• **PEDIDO DE TRABALHO 1**
Traduza para o inglês esta frase do trecho sobre a sentença da juíza Maria Lucinda da Costa: "A juíza cita na sentença uma ‘testemunha sigilosa’."
• **PEDIDO DE TRABALHO 2**
Dê continuidade ao trecho sobre a sentença da juíza Maria Lucinda da Costa, começando logo após a última frase apresentada.

• **TRECHO**
-*-*-

mais tarde ministro-chefe da Casa Civil no primeiro governo Lula.
“Os
réus, especialmente Klinger e Sérgio (Sombra), ligados que são ao Partido dos
Trabalhadores, ocuparam posição de destaque no partido, em uma cidade que
congregava a liderança partidária”, assinalou a juíza Maria Lucinda da Costa.
“Da administração de Celso Daniel saíram pessoas que ocuparam cargos no
primeiro escalão do governo federal petista, como Miriam Belchior e Gilberto
Carvalho.
Portanto,
tinham eles condições de, em fazendo uma administração limpa, fazer frutificar
frutos bons. Mas, não, optaram por ceder à corrupção, o que possibilitou a
proliferação do esquema maléfico, como depois se tornou público e notório.”
A
juíza cita na sentença uma ‘testemunha sigilosa’. “Ouvida no procedimento
preparatório, (a testemunha) relatou que soube pela ex-mulher de Celso Daniel
que as empresas contratadas pela Municipalidade desviavam recursos dos cofres
públicos para o Partido dos Trabalhadores, para utilização em campanhas
eleitorais e que os valores eram entregues em mãos do presidente do Partido,
José Dirceu.”
A
juíza destaca que ‘no caso específico dos autos, não se pode ignorar, ainda,
que a estrutura criminosa se instalou em torno de serviço público essencial,
utilizado pela camada mais sofrida da população que, não obstante seja a menos
favorecida economicamente, foi a que mais sofreu com o aumento dos custos dos
serviços impostos para suportar o pagamento da verba ilícita’.

-*-*-

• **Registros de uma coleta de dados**

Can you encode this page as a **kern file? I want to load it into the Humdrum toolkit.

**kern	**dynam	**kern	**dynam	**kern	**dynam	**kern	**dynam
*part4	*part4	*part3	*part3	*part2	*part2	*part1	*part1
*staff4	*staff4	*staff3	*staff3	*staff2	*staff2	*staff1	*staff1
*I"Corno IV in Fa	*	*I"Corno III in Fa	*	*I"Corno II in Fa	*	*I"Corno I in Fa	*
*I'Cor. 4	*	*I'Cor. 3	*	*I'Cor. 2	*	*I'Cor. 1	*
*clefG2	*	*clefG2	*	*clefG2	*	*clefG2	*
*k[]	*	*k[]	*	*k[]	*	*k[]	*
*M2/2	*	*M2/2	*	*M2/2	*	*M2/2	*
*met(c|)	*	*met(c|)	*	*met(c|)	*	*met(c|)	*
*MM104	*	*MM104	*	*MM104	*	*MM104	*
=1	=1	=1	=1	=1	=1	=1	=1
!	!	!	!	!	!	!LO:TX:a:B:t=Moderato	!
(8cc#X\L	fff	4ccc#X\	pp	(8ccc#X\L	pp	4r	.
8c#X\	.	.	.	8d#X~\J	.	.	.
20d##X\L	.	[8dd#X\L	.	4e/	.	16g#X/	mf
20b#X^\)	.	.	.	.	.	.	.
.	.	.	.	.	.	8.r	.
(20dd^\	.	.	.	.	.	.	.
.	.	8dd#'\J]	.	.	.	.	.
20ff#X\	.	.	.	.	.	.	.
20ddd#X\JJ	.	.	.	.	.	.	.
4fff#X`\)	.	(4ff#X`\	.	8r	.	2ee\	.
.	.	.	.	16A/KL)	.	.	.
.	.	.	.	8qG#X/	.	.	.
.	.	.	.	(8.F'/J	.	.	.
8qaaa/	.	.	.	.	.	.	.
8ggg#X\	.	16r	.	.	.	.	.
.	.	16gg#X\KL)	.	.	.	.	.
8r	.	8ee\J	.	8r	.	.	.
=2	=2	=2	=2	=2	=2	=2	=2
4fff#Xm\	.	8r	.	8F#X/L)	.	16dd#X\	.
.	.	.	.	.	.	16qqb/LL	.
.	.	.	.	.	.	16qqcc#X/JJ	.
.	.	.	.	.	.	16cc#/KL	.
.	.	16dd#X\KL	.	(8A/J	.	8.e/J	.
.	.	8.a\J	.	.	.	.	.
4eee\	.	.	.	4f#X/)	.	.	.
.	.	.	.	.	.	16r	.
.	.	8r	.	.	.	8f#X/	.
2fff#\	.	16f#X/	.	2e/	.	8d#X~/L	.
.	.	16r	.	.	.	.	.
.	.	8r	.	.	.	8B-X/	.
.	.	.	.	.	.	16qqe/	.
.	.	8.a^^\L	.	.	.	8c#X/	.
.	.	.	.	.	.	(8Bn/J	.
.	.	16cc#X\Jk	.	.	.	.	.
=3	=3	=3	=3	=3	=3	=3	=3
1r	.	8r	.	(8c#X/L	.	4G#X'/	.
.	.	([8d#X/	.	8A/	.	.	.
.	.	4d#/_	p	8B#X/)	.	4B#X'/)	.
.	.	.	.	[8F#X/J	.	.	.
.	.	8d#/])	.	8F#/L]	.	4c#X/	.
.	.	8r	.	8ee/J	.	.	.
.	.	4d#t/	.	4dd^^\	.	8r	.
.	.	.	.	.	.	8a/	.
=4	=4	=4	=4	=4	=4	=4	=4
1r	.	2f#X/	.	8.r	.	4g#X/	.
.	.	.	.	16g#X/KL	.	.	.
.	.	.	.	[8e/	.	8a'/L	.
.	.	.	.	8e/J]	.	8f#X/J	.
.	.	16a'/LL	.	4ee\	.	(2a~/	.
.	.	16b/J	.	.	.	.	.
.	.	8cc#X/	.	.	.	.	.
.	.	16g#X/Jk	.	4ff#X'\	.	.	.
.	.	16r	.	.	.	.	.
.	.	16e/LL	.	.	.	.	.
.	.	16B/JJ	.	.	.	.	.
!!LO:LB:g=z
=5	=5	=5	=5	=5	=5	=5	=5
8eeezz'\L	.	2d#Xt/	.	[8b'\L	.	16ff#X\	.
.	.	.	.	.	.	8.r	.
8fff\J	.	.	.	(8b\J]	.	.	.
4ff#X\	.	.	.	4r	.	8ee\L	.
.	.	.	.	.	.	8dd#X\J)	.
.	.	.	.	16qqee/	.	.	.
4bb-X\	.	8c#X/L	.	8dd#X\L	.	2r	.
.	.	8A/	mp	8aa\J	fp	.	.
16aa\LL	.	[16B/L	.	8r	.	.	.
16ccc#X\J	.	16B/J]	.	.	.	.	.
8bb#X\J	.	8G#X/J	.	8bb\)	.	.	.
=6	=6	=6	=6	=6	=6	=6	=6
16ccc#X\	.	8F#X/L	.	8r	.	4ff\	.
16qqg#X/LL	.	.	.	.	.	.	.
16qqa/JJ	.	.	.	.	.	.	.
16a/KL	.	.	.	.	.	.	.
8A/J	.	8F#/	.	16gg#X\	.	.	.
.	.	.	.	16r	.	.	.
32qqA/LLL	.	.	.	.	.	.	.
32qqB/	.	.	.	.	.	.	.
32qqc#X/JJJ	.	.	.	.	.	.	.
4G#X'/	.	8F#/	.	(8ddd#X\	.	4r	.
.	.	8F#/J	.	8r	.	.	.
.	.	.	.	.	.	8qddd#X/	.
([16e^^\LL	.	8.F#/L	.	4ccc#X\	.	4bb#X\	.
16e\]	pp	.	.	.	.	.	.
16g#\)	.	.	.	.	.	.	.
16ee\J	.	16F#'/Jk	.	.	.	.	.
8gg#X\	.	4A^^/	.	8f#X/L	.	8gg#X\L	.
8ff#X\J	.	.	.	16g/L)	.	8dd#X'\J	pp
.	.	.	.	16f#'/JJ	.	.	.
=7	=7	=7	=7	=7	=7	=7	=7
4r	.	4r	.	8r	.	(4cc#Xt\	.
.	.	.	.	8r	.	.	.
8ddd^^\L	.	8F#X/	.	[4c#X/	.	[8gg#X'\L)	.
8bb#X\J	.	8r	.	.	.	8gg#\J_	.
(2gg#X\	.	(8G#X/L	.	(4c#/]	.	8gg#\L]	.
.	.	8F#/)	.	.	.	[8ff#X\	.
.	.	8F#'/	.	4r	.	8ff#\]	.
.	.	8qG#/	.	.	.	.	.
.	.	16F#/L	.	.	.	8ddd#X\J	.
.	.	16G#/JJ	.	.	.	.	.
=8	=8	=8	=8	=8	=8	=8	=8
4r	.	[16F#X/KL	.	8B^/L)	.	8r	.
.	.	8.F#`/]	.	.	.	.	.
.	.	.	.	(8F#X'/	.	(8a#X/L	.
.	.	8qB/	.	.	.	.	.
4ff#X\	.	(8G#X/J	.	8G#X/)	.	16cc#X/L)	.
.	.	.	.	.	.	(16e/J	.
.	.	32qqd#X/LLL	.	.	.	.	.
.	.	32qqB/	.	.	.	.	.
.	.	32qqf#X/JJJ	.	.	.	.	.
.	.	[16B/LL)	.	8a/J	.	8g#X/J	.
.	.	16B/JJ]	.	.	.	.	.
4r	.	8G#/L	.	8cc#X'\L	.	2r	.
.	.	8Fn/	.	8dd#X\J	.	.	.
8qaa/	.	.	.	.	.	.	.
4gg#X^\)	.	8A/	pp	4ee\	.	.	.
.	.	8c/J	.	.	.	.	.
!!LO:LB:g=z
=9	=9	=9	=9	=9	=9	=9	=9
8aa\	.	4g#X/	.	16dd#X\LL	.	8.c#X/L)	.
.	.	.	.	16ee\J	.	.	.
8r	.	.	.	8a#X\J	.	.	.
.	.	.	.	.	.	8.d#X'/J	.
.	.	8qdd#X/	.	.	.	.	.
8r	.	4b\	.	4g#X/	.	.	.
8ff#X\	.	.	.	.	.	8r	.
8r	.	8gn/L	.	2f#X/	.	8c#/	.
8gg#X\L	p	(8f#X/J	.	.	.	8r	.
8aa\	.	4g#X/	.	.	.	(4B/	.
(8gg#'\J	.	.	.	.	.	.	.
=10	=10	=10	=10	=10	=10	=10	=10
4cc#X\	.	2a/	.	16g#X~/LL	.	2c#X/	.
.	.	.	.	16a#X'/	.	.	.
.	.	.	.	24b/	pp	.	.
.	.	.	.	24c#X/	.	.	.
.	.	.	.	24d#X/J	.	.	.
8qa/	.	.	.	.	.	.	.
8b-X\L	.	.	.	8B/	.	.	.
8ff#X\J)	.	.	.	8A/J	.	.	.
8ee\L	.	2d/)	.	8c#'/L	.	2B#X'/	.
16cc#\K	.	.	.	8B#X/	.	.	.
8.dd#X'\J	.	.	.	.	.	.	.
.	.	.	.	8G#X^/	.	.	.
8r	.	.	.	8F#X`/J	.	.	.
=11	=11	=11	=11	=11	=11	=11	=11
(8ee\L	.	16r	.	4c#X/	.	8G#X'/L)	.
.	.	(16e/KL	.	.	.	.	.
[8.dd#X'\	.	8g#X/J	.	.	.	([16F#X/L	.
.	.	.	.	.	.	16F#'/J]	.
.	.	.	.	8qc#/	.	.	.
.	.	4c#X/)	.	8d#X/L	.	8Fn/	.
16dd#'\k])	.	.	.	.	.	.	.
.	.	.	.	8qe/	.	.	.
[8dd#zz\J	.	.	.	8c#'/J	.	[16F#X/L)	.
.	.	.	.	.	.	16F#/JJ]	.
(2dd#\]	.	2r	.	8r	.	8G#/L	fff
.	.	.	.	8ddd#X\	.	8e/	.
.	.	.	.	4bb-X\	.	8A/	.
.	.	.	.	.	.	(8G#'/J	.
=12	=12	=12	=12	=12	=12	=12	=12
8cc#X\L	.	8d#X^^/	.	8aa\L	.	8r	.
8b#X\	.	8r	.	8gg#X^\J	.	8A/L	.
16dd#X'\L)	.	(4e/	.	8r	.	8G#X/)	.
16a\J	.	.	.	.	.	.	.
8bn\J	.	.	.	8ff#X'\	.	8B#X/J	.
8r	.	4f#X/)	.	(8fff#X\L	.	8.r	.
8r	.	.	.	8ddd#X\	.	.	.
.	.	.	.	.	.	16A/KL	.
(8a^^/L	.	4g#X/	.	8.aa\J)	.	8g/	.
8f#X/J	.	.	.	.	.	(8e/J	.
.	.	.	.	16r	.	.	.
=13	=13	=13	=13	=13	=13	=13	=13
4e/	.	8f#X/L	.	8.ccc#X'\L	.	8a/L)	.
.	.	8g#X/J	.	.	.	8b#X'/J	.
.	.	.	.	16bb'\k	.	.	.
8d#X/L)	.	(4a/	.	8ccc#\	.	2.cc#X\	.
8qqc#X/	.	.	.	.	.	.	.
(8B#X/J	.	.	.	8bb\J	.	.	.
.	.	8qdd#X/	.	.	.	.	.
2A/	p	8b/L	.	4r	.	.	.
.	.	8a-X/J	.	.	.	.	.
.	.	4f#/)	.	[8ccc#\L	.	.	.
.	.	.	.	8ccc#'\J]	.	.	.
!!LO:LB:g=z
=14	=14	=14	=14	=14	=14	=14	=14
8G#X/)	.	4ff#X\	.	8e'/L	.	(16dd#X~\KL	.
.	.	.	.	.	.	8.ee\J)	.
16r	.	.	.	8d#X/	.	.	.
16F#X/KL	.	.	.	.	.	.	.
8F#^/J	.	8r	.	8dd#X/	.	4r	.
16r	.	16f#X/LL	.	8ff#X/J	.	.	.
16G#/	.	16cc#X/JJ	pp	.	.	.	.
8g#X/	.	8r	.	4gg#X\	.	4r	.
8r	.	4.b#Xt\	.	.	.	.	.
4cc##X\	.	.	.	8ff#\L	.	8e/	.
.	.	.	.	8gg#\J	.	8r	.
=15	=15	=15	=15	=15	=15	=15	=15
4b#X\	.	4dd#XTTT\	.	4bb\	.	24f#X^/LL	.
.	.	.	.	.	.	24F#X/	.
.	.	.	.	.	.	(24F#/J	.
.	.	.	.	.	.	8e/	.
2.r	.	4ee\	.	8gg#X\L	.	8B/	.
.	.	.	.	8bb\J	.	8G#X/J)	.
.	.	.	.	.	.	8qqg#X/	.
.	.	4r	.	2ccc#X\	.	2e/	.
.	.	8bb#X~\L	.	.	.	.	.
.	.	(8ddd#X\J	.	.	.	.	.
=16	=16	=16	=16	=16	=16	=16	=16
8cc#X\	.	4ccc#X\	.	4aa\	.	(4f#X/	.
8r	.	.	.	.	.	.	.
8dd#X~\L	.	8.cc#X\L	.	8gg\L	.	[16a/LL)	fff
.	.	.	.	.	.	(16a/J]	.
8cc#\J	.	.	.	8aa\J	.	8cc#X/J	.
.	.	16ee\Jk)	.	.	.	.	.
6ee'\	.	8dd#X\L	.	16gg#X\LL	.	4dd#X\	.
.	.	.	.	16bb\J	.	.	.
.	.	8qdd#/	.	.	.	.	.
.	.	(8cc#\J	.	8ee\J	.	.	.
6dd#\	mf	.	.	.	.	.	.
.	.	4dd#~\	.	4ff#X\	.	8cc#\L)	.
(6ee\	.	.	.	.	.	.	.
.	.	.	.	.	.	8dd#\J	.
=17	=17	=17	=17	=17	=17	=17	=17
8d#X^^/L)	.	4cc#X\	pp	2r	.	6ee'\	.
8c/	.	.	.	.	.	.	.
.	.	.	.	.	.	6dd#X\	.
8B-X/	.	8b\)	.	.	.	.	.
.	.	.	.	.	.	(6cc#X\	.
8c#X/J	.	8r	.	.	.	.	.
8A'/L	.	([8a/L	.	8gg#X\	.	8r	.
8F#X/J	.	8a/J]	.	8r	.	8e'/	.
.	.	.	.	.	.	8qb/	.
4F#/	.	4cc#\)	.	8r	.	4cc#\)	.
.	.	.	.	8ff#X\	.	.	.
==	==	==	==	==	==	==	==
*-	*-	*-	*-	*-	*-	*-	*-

-*-*-

• **RESPOSTA 1**
In the ruling, the judge cites a ‘confidential witness’.

• **RESPOSTA 2**
“Como
se não bastasse, são atos da espécie que prejudicam a evolução social, o
crescimento da economia, a estruturação do Estado Democrático de Direito e, na
medida em que causam o descrédito do administrador público, comprometem a
imagem de todas as autoridades públicas e toda a estruturação dos entes
federativos”, alerta a magistrada.
A
juíza cita João Francisco Daniel, irmão de Celso Daniel. “Relatou que após o
falecimento do prefeito Celso Daniel, soube por Miram Belchior, ex-esposa do
alcaide, que havia um ‘caixa 2′, cuja receita era destinada ao Partido dos
Trabalhadores. Ocorre que pouco antes do falecimento de Celso, cogitou-se que
parte deste dinheiro estava sendo desviada em proveito próprio de Klinger,
Ronan e Sérgio, tanto que Celso confidenciou ao irmão que estava fazendo um
dossiê contra os réus. Posteriormente, Miriam teria relatado à testemunha que
“…Klinger direcionava as licitações, o denunciado Ronan seria o beneficiário
dessas licitações….e por fim o denunciado Sérgio era o responsável para manter
o contato com os empresários de Santo André….Sérgio era um homem violento e
responsável pela arrecadação junto aos empresários…”, inclusive, exibindo-lhes
arma de fogo durante as reuniões. Finalmente, o dinheiro seria encaminhado ao
PT, na pessoa de José Dirceu, por Gilberto Carvalho.”
Perante
a CPI que se instalou na Câmara municipal de Santo André, João Francisco disse
que ‘o esquema lhe teria sido relatado também por Gilberto Carvalho’.
Tais
informações foram desmentidas por Miriam Belchior e por Gilberto Carvalho,
segundo a própria sentença da juíza de Santo André. “Também não se ignora que,
ouvida pela CPI, Miriam desmentiu o ex-cunhado, assim como Gilberto Carvalho o
fez. Entretanto, ainda que não se tenha provado o conhecimento de Miriam e de
Gilberto acerca do esquema criminoso, certo é que os depósitos, documentalmente
comprovados, são mais que suficientes para provar a existência do grupo
criminoso. As demais testemunhas, embora não contribuam para confirmar a
acusação, também não bastam para afastar as robustas provas produzidas.”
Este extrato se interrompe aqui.